En région parisienne : La police contre les Kurdes08/06/20112011Journal/medias/journalnumero/images/2011/06/une-2236.gif.445x577_q85_box-0%2C14%2C163%2C226_crop_detail.png

Dans le monde

En région parisienne : La police contre les Kurdes

Samedi 4 juin, les policiers de la brigade antiterroriste se sont livrés à des arrestations et à des perquisitions dans les milieux kurdes de la région parisienne, simultanément dans le quartier de la gare d'Arnouville-Villiers-le-Bel dans le Val-d'Oise, et à Évry dans l'Essonne.

Cinq militants kurdes ont été arrêtés lors des interventions à la Maison de la culture kurde d'Arnouville et au Centre culturel de Mésopotamie d'Évry. Parmi les personnes arrêtées figurent trois responsables du parti nationaliste kurde PKK, partisan d'une autonomie de la région kurde de Turquie.

Devant l'intervention policière du Val-d'Oise, de nombreux habitants d'origine kurde en colère se sont rassemblés. Ils ont dû faire face à un déploiement massif de forces de police avec des dizaines de voitures, des charges de CRS, l'usage de gaz lacrymogènes et de flash-balls contre des voisins, pour beaucoup des commerçants et artisans, choqués de voir débarquer toute cette armada.

Plusieurs personnes ayant été blessées lors de ces incursions musclées, des manifestations ont été organisées le lendemain, 5 juin, à la gare de Villiers-le-Bel et à Évry, rassemblant respectivement 2 000 personnes environ et quelques centaines, pour protester à la fois contre les arrestations et la brutalité policière, et contre l'atteinte à la liberté d'opinion et d'expression que constitue toute cette opération.
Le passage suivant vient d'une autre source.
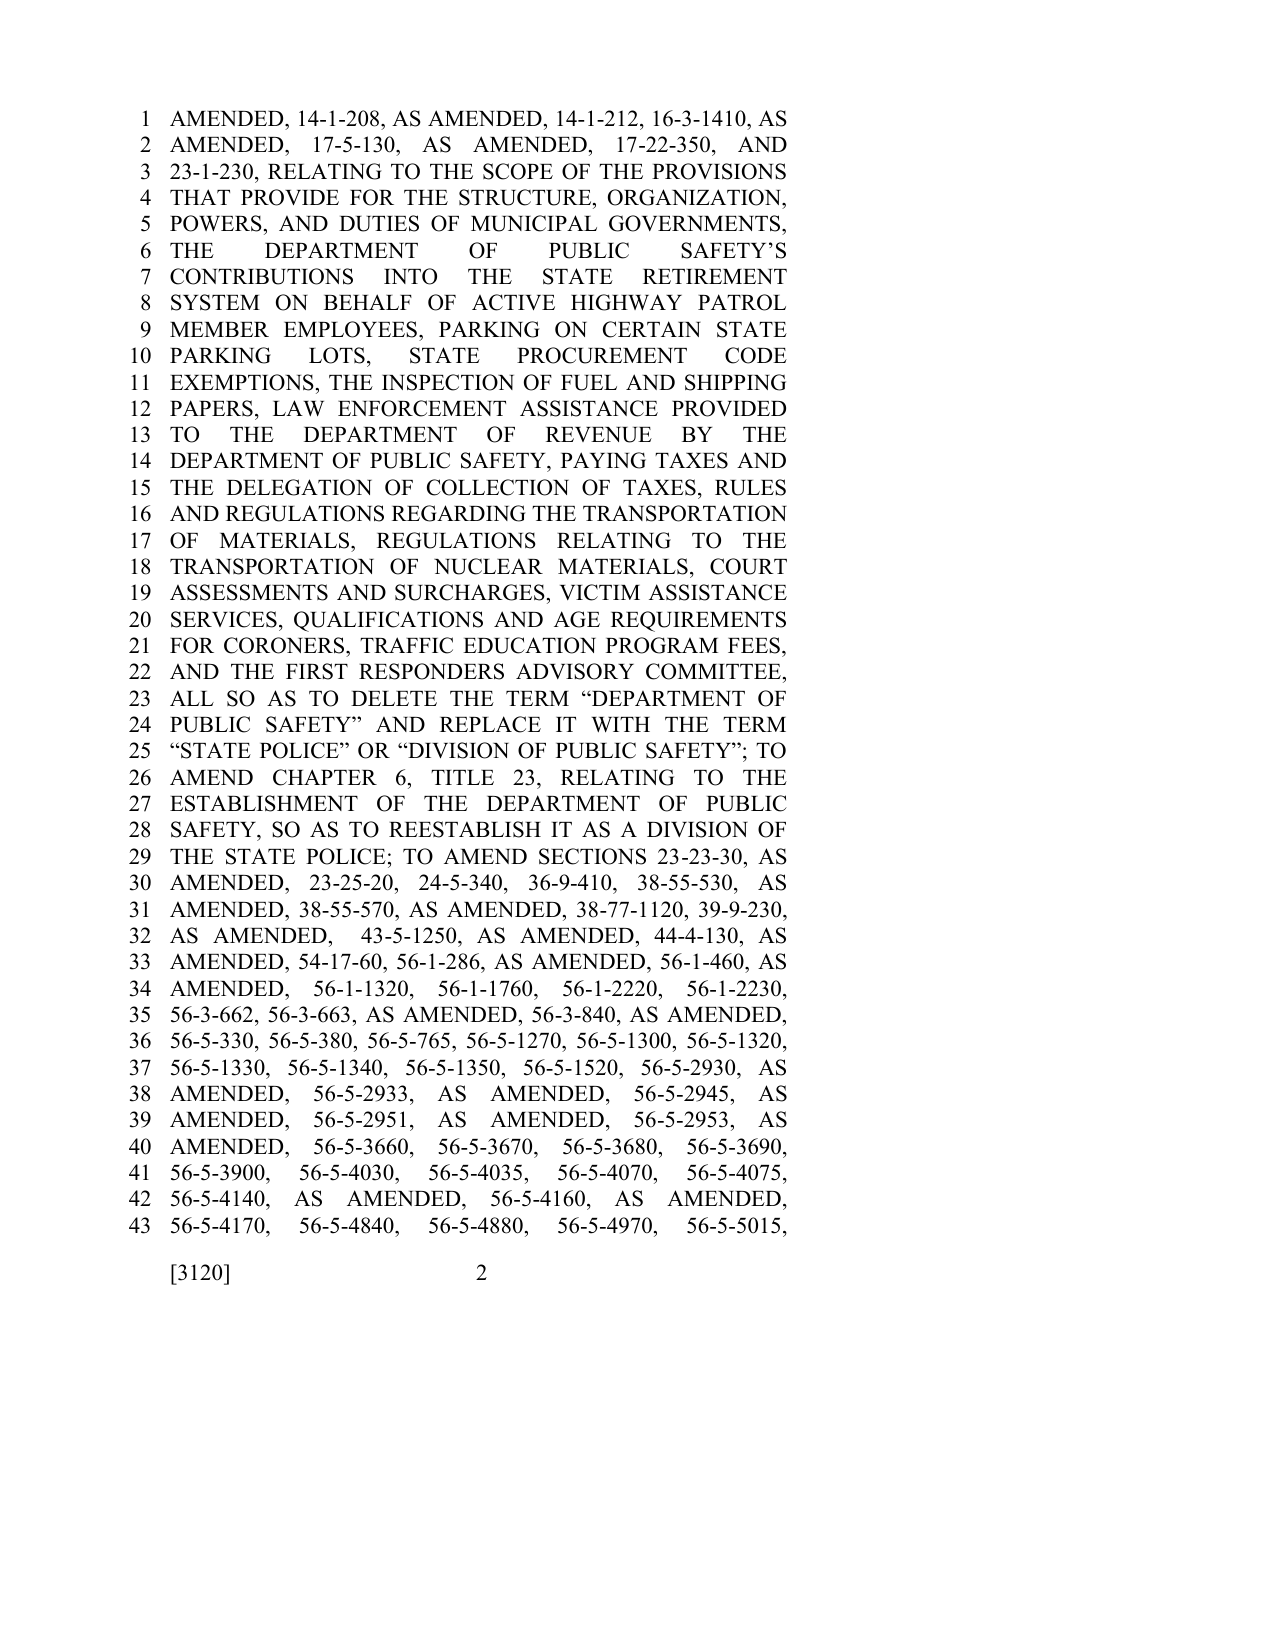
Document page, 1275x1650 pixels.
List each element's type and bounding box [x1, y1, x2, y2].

text [169, 105, 787, 1238]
Les manifestations protestaient à juste titre contre la répression contre les Kurdes de France et la demande d'extradition d'un militant du PKK, Nedim Seven, par le gouvernement d'Ankara. Ils craignent non sans raison que le sort de celui-ci pèse bien peu dans le jeu diplomatique du gouvernement Sarkozy-Fillon-Guéant à l'égard de ses homologues en Turquie.

Quant au déploiement de forces pour s'attaquer à des centres culturels kurdes et à leurs paisibles joueurs de cartes... il a tout d'une démonstration de propagande électorale.